Giaconda hid her smile. For all that her father pretended indifference, he was as keen to learn more of the boy as she was.

Her eyes flew down the page and she let out a long, satisfied sigh. 'We were right, father. He is an Estrattore!' She shook the letter triumphantly.

Her father sucked on his pipe, blowing clouds of smoke into the room. 'Possibly. Don't get your hopes up too high.' He nodded to her. 'Keep reading.'

Giaconda finished the letter and raised her head. She quickly explained the contents to her father. 'We have him.
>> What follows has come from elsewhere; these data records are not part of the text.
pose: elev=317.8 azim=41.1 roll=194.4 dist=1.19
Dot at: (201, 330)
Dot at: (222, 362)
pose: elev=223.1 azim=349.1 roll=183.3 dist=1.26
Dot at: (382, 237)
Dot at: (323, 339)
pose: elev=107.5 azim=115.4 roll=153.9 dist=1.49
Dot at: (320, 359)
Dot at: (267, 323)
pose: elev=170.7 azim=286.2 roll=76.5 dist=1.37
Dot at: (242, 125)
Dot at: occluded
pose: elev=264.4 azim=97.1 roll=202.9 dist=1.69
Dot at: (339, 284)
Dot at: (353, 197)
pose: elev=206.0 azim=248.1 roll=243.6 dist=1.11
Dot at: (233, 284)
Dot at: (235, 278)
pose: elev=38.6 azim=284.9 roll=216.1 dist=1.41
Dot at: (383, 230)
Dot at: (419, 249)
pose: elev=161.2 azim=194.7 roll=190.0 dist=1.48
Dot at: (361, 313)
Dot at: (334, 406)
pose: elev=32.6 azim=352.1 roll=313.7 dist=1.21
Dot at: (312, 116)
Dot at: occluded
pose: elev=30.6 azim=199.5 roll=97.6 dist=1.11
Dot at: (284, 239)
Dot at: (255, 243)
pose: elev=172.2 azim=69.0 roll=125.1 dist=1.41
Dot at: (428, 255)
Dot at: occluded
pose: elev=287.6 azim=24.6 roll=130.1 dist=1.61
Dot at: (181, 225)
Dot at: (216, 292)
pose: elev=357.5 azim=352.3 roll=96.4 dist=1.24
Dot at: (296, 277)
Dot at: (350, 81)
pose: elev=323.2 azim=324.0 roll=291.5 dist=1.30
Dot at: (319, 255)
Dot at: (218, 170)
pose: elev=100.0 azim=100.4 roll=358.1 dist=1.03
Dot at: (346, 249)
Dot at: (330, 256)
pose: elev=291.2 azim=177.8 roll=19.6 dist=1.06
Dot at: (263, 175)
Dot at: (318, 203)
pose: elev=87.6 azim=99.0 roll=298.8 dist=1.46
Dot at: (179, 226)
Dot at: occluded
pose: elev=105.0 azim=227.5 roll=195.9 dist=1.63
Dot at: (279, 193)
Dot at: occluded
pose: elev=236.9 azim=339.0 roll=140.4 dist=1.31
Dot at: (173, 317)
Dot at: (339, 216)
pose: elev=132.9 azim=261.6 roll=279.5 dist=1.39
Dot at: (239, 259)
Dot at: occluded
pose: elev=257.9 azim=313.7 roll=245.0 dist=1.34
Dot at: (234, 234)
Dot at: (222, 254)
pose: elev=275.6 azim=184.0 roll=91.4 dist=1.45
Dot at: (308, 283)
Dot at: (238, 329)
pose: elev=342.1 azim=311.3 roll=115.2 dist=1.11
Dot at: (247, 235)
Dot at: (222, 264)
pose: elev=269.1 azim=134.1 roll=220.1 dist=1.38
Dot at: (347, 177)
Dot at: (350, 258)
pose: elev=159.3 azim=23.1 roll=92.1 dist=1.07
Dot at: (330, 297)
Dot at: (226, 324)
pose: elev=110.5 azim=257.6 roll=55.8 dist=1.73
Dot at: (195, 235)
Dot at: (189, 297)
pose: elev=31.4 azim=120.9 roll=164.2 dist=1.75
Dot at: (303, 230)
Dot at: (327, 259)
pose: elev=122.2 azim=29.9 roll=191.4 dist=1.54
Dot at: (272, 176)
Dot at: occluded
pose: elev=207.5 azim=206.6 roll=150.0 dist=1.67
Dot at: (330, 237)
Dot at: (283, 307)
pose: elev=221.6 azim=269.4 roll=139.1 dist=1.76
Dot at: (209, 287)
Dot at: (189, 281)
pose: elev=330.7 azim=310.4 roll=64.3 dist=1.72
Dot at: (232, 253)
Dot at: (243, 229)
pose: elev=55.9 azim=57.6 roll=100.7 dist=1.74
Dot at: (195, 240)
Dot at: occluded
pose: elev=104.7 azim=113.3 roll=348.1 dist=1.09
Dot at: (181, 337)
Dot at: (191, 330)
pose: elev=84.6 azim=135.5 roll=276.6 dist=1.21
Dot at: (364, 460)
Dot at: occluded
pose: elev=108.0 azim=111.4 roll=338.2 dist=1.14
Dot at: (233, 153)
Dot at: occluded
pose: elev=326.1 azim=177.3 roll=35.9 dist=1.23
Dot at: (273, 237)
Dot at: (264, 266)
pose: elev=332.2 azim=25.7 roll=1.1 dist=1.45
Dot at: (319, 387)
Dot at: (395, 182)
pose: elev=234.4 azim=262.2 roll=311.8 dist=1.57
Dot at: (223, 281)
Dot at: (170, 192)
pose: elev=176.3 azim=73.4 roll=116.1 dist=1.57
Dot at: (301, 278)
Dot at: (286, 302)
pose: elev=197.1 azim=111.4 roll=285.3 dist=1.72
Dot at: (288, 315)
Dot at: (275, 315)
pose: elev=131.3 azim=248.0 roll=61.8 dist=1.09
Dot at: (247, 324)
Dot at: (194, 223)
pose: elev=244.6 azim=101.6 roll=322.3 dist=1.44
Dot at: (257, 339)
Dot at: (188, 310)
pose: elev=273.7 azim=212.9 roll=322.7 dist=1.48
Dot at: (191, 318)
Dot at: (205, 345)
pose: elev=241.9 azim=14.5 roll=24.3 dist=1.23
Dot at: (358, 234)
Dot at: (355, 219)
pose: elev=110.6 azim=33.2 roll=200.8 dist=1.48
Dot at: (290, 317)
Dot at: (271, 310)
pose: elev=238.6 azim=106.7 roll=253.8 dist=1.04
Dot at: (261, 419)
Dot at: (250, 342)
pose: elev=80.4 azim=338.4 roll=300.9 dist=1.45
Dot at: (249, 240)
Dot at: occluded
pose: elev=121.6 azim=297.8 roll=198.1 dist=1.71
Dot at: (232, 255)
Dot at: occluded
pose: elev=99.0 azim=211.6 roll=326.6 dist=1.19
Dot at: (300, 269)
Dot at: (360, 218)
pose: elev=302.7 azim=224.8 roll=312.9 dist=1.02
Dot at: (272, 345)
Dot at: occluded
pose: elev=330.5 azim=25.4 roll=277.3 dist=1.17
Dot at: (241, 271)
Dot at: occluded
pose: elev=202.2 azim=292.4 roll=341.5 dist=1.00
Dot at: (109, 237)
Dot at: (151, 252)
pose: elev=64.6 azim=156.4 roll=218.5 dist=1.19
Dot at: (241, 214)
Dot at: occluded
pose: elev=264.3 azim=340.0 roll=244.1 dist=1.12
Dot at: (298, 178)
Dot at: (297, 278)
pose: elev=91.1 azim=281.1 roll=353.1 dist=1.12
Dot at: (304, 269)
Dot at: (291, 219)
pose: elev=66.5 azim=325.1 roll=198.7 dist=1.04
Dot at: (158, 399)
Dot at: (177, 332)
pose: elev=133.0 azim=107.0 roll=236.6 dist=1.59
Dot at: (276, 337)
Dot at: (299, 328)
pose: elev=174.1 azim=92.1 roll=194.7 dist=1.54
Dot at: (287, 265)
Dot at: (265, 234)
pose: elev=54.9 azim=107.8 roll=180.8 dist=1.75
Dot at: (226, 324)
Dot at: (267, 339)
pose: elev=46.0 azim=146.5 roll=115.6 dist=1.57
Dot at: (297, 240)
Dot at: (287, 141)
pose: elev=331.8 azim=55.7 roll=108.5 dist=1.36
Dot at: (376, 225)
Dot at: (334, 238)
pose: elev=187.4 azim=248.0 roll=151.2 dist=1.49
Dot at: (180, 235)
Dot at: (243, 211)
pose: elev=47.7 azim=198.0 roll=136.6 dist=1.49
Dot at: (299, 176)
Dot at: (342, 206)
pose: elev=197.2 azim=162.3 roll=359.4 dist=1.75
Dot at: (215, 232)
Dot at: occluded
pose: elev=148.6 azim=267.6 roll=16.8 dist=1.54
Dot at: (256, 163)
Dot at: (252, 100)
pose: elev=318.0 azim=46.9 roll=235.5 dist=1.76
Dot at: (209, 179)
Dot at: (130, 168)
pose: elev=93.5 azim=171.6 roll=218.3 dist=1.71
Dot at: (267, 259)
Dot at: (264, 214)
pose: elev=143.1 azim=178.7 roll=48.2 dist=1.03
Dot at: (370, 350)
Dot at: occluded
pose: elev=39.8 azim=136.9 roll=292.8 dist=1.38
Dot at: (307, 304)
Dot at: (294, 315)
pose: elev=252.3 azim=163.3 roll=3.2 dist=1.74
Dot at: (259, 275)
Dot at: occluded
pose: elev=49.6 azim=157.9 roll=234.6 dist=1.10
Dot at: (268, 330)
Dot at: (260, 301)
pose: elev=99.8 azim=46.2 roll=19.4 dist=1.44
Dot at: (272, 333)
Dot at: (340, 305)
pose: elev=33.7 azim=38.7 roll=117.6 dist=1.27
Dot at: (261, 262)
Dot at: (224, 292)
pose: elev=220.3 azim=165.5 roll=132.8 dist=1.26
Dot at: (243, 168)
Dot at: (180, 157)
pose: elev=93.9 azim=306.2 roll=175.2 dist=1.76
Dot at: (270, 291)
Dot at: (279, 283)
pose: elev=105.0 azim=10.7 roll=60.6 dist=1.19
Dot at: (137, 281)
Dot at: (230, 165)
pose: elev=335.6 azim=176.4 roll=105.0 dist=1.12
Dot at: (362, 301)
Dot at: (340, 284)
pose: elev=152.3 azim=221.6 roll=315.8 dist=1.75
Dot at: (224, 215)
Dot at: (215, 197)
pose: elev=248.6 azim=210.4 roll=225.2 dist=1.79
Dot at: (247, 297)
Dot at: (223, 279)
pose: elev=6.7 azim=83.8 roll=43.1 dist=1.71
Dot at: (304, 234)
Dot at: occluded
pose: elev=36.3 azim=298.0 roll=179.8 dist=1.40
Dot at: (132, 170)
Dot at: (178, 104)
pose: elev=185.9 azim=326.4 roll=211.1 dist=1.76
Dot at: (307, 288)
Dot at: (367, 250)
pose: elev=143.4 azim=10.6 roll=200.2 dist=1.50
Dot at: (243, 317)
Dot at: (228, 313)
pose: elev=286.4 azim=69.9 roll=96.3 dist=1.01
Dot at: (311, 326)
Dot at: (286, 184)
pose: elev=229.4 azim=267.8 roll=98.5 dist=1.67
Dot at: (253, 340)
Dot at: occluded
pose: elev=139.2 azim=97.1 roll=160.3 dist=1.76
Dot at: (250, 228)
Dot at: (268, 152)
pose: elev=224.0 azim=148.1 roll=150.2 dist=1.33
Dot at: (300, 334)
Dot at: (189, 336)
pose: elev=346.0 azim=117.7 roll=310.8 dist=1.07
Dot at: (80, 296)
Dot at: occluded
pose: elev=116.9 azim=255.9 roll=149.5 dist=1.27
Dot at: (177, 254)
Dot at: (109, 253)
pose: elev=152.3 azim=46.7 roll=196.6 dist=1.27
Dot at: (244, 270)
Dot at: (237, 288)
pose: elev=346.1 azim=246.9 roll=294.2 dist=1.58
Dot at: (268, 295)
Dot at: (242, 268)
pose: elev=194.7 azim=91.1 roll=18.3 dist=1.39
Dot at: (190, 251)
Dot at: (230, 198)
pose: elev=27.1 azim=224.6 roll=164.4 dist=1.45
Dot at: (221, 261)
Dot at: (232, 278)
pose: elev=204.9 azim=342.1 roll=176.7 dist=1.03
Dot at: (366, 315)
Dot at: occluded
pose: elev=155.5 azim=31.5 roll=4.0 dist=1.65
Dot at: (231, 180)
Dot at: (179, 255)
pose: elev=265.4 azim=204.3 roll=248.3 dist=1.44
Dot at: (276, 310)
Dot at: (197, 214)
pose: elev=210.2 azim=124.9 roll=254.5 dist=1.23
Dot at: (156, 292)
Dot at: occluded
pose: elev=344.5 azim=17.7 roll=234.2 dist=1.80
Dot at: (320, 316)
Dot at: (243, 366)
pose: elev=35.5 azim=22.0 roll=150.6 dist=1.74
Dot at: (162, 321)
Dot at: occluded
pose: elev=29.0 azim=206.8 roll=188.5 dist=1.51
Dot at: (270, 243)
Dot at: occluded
He is ours.'

'Well, well, well,' sighed Ezzelino. 'So the boy is being called an angel of mercy by the family of his chandler friend. I wonder how many others they've told?'

'Baroque doesn't say.' Giaconda scanned the contents again. 'Just that one of the women who lives in the house let it slip to the dottore who happened, over a few vinos, to mention it to him. But this missive is days old. The entire sestiere could know by now.'

At a nod from her father, she held the letter over the hearth, watching as the corner caught fire. The edges blackened before the flame spread and the paper crumbled.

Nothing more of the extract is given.